Eu dava graças á Deus por minha irmã não acordar.
Eu queria ir até lá e tirar ele de perto dela, mas eu não tinha como. Eu acabaria me machucando, como da última vez. Minha mãe me fez prometeu.
— Você está! Você está saindo com o vizinho! Você acha que não sei? — Ele gritava com o dedo na cara dela.
Ele a jogou para trás, ela bateu com as costas na parede e ele deu um soco no nariz dela. Ele começou a bater bastante forte no rosto da minha mãe.
— Vadia! Acha que não sei? — Ele repetia a cada soco.
Minha mãe chorava. Ele largou ela no chão e saiu, batendo a porta atrás dele. Ouvi o barulho do carro dele ligando e saindo. Eu corri até a minha mãe, ela chorava.

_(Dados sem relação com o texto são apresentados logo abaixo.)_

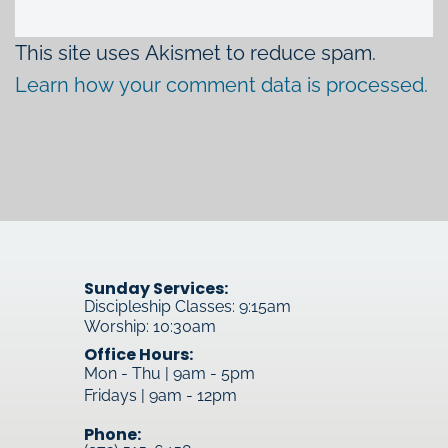
This site uses Akismet to reduce spam.
Learn how your comment data is processed.
Sunday Services:
Discipleship Classes: 9:15am
Worship: 10:30am
Office Hours:
Mon - Thu | 9am - 5pm
Fridays | 9am - 12pm
Phone: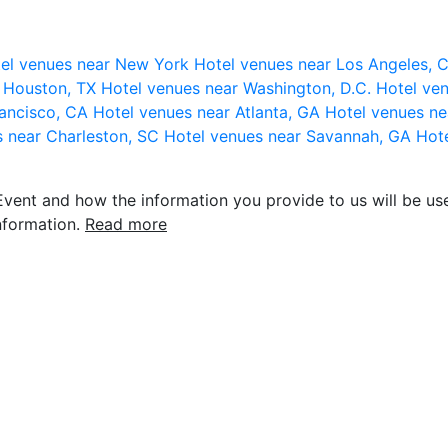
el venues near New York
Hotel venues near Los Angeles,
r Houston, TX
Hotel venues near Washington, D.C.
Hotel ven
rancisco, CA
Hotel venues near Atlanta, GA
Hotel venues ne
s near Charleston, SC
Hotel venues near Savannah, GA
Hote
vent and how the information you provide to us will be use
nformation.
Read more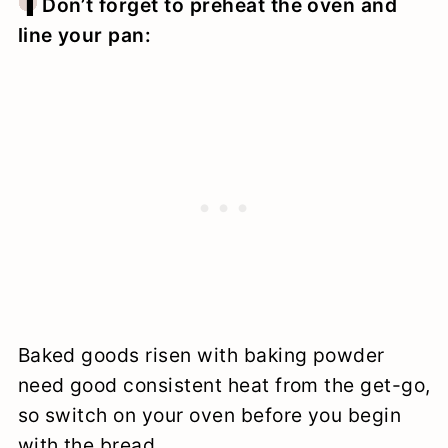
1
Don’t forget to preheat the oven and
line your pan:
Baked goods risen with baking powder
need good consistent heat from the get-go,
so switch on your oven before you begin
with the bread.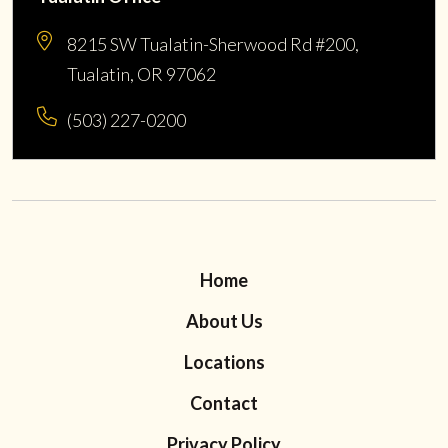
8215 SW Tualatin-Sherwood Rd #200,
Tualatin, OR 97062
(503) 227-0200
Home
About Us
Locations
Contact
Privacy Policy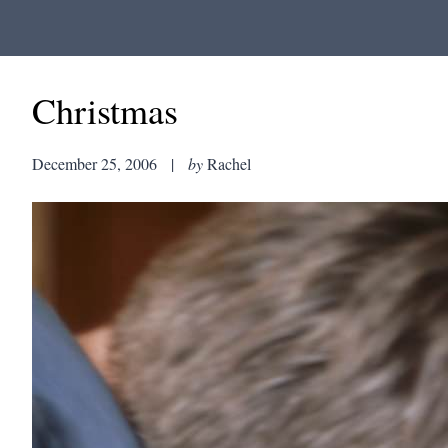
Christmas
December 25, 2006
|
by
Rachel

— Mãe, mamãe! Tudo bem? O que ele...? — Disse nervosa, eu era só uma criança. Não sabia direito o que eu podia fazer.
— Eu... Meu nariz! Eu acho que quebrou... Eu... — Ela estava atordoada.
Ela simplesmente aceitava, nunca tinha ligado para a polícia, nenhuma vez. Não tinha coragem.
Foi aí que ouvi o barulho do carro dele, inconfundível, voltando. Eu sabia que ele ia voltar e bater mais na minha mãe, eu não poderia ajudar ela. Me lembrei que ele guardava uma arma no criado mudo ao lado da cama, corri até o quarto deles e peguei a arma. Quando ele abriu a porta, eu puxei o gatilho. E puxei de novo.
Eu vejo até hoje o rosto dele que me desafiava á terminar o serviço, a matá-lo.
— Faça. — Ele falou com desgosto. — Atire.
Ouve um longo silêncio, eu achei que podia tomar coragem... Mas não. Eu sabia que não conseguiria, e ele também.
— Você não tem coragem. — Ele cuspiu as palavras com desgosto.
Ele deu ás costas á mim e minha mãe que chorava atrás de mim. Entrou no carro e saiu. Não o vimos por um bom tempo, ele acabou sofrendo um acidente e minha mãe foi avisada, ela foi até o hospital... Como se nada tivesse acontecido. Os médicos achavam que ele não ia sobreviver, mas o maldito se recuperou. E, certa noite, simplesmente sumiu do hospital. E nunca mais o vimos.
Eu ainda me culpo por não ter feito. Deveria ter matado ele! E eu sei que ele não é responsável por todas as coisas do mundo, mas ele é responsável por algumas. E agora todo ano... Ele me envia um cartão de aniversário... Só pra me avisar que ele ainda está por aí. Vivo.